La nomina, il curriculum, le esperienze e qualche polemica

Alessandra Poggiani è la prima donna ad occupare la poltrona dell’Agenzia per l’Italia digitale, l’ente istituito nel 2012 per promuovere le tecnologie ICT a supporto della pubblica amministrazione. A farla accomodare sono stati il premier Matteo Renzi e il ministro per la Pubblica Amministrazione e la Semplificazione Marianna Madia che l’hanno prescelta tra circa 150 curriculum presentati. (Leggi qui chi si era candidato)
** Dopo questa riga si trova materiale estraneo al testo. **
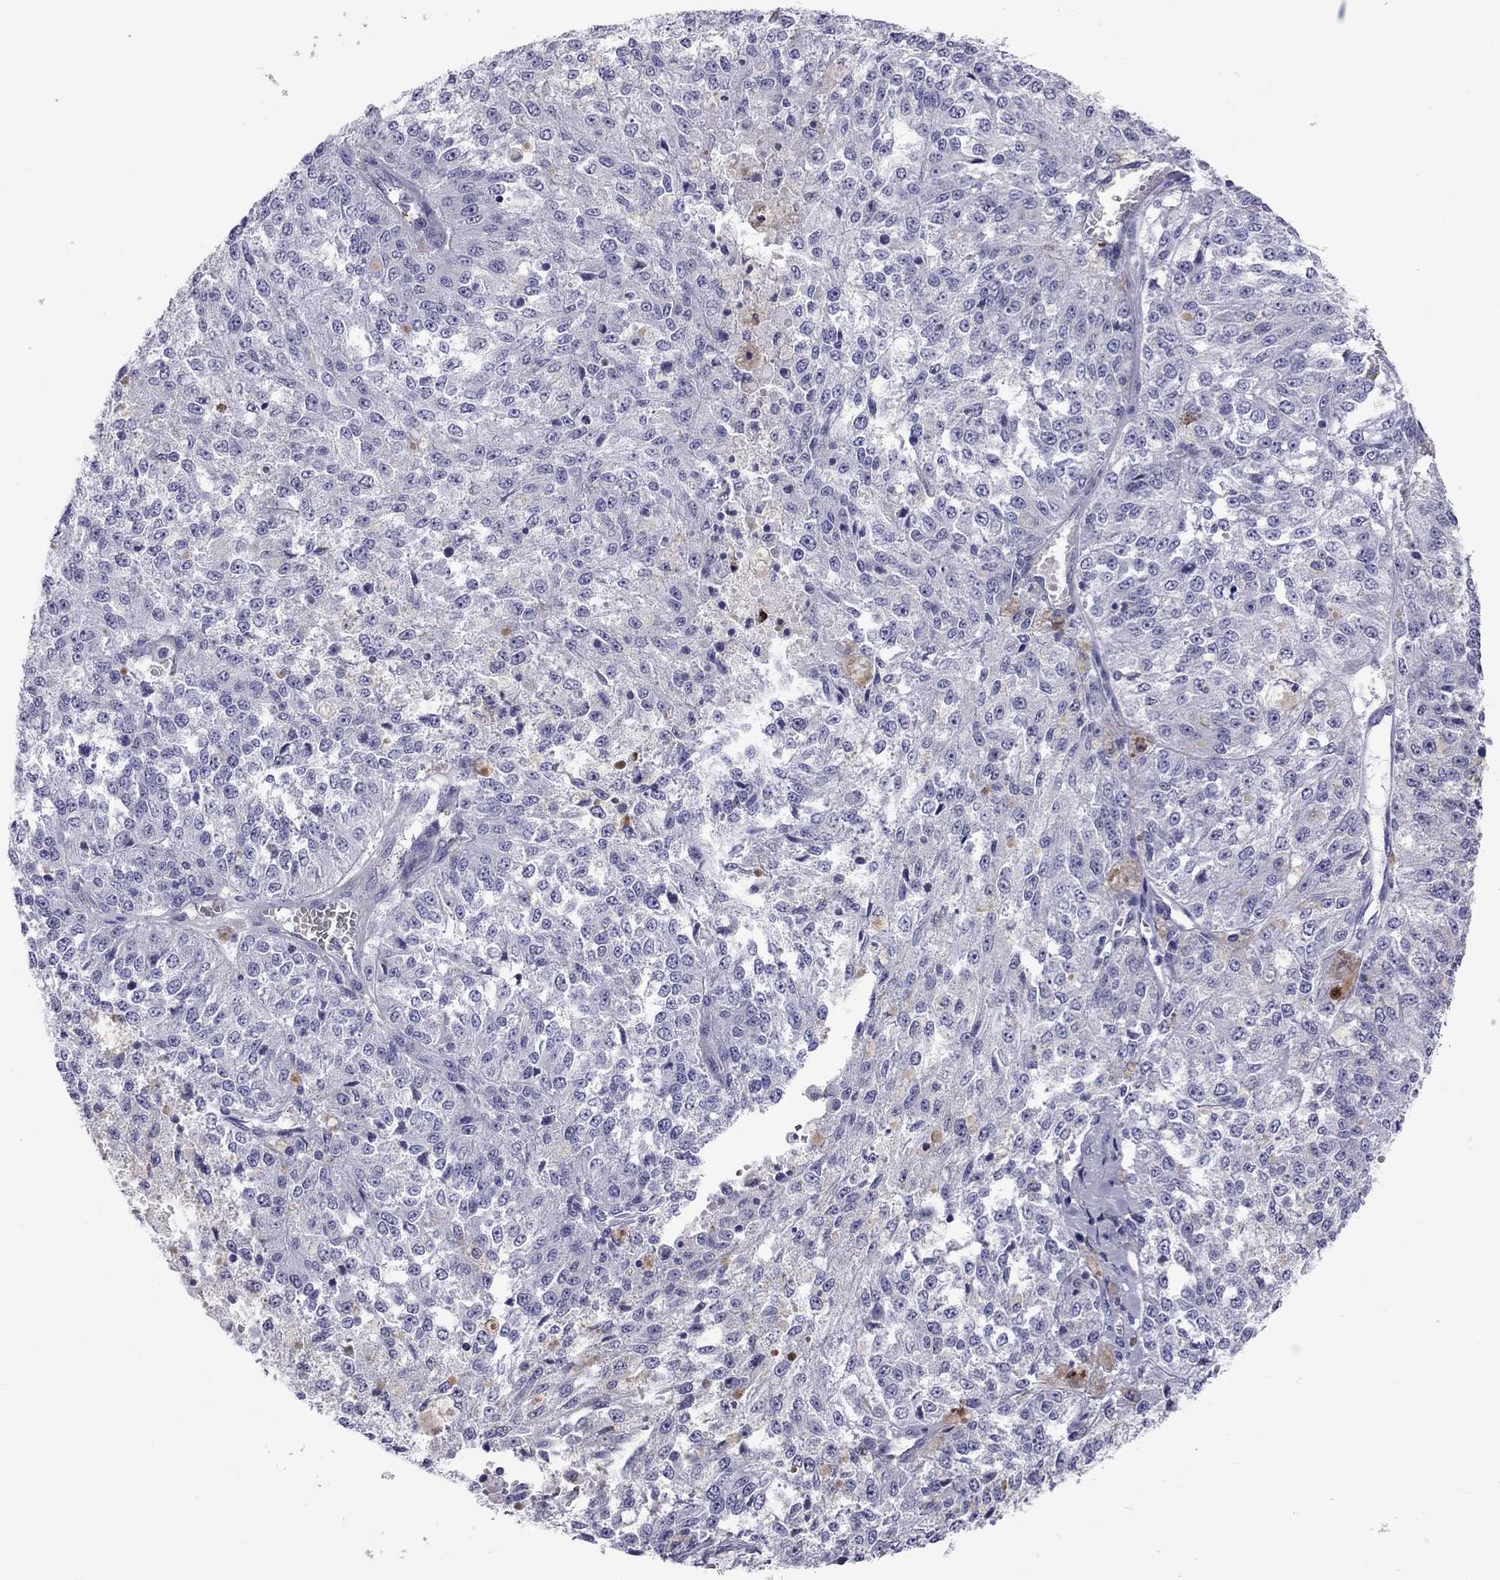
{"staining": {"intensity": "negative", "quantity": "none", "location": "none"}, "tissue": "melanoma", "cell_type": "Tumor cells", "image_type": "cancer", "snomed": [{"axis": "morphology", "description": "Malignant melanoma, Metastatic site"}, {"axis": "topography", "description": "Lymph node"}], "caption": "Histopathology image shows no significant protein positivity in tumor cells of malignant melanoma (metastatic site). Nuclei are stained in blue.", "gene": "ADORA2A", "patient": {"sex": "female", "age": 64}}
CHI E’ ALESSANDRA POGGIANI

Nata a Roma nel 1971, Poggiani ha completato i suoi studi a Londra laureandosi nel 1995 in Honours Commucations and Cultural Studies.
Nel suo curriculum si notano la responsabilità della comunicazione di Wwf ed Enel e, dal 2004 al 2009, la direzione generale della società di informatica della Regione Lazio Lait. E’ stata anche Senior Advisor della società di Public Affairs e Rapporti Istituzionali Reti Spa, ed esperta del Comune di Roma per il coordinamento di progetti europei sulla società dell’Informazione.

LE CONSULENZE

Ha collaborato come Senior Advisor con alcune società di consulenza nazionali e internazionali concentrandosi su progetti di management consulting e su attività di consulenza direzionale nei settori Enterprise 2.0, Customer Experience e Digital Strategy.

L’INSEGNAMENTO

Tra Roma e Londra, Poggiani si è dedicata all’insegnamento di Marketing digitale presso le Università Roma Tre, Luiss, Tor Vergata e l’Imperial College.

IL SOSTEGNO A LETTA

Piddina doc, in occasione delle primarie del Pd del 2007 ha firmato un appello a favore di Enrico Letta per “mettere in campo energie nuove”, indossando la maglietta degli “autoconvocati per Letta“.

LA CANDIDATURA ALL’AGCOM

Nel 2012 è stata candidata alla guida dell’Agcom, anno in cui ebbe la meglio Angelo Cardani. In occasione della sua candidatura fu coniato anche l’hashtag #appoggiamolapoggiani.

LAZIOGATE

Nel quinquennio (dal 2004 al 2009) alla guida di Lait spa, la società di informatica della regione Lazio, Poggiani fu la superteste dell’inchiesta Laziogate che doveva smascherare – secondo taluni inquirenti e taluni teste – lo spionaggio all’anagrafe del Campidoglio. Il presunto scandalo che vide al centro l’allora governatore del Lazio Francesco Storace, terminato in seguito con l’assoluzione degli imputati.

L’ULTIMA CARICA

Passerà alla direzione generale dell’Agid dopo essere stata alla guida di Venis spa, la società informatica del Comune di Venezia, come direttore generale. È proprio in questi panni che Poggiani ha diretto l’organizzazione di Digital Venice, l’iniziativa sulle politiche per il digitale promossa dalla Presidenza Italiana del Consiglio europeo in corso a Venezia fino al 12 luglio.

LA CORSA A DUE

Poggiani subentrerà ad Agostino Ragosa, primo e unico direttore dell’ente creato dall’esecutivo di Mario Monti che ha dato le dimissioni lo scorso 3 giugno.

Nella corsa alla guida dell’Agenzia ha battuto il deputato di Scelta Civica Stefano Quintarelli, stimato ed acclamato dalla Rete ai vertici dell’Agid, ma il governo Renzi, sostenuto anche da Scelta Civica, ha preferito Poggiani.